1) Excluded acquisition amounts during the 52-week period ended February 1, 2020, related to the acquisition of City Gear, LLC consist primarily of the amortization of inventory step-up in cost of goods sold and change in the valuation of contingent earnout, legal, accounting and professional fees in store operating, selling and administrative expenses.
2) Excluded strategic realignment amounts during the 52-week period ended February 1, 2020, related to our accelerated store closure plan, consist primarily of gain on operating leases net of accelerated amortization on right-of-use assets in cost of goods sold and professional fees, impairment costs and loss on fixed assets in store operating, selling and administrative expenses.

About Non-GAAP Measures

This Proxy Statement, along with our Annual Report, includes certain non-GAAP financial measures, including adjusted net income, earnings per share, gross margin and SG&A expenses and operating income as a percentage of net sales. Management believes these non-GAAP financial measures are useful to investors to facilitate comparisons of our current financial results to historical operations and the financial results of peer companies, as they exclude the effects of items that may not be indicative of, or are unrelated to, our underlying operating results, such as expenses related to the COVID-19 pandemic in Fiscal 2021, the acquisition and integration of City Gear in both Fiscal 2021 and Fiscal 2020, and our accelerated store closure plan in Fiscal 2020. Costs related to the COVID-19 pandemic include impairment charges of goodwill, tradename and other assets and net lower of cost or net realizable value (LCM) inventory reserve charges and were specific to Fiscal 2021. Costs related to acquisition and integration of City Gear include amortization of inventory step-up value, professional service fees, changes in the valuation of the contingent earnout, and legal and accounting fees and expenses. Costs related to the strategic realignment plan included lease and equipment impairment costs, third party liquidation fees, store exit costs, and residual net lease costs.

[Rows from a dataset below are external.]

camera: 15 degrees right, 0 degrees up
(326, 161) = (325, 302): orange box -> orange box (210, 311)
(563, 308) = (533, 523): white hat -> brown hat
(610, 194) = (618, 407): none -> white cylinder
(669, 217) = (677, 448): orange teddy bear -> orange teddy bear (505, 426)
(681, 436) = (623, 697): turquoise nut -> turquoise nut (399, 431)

While we use these non-GAAP financial measures as a tool to enhance our ability to assess certain aspects of our financial performance, our management does not consider these measures to be a substitute for, or superior to, the information provided by GAAP financial statements. Consistent with this approach, we believe that disclosing non-GAAP financial measures to the readers of our financial statements provides such readers with useful supplemental data that, while not a substitute for GAAP financial statements, allows for greater transparency in the review of our financial and operational performance. It should be noted as well that our non-GAAP information may be different from the non-GAAP information provided by other companies.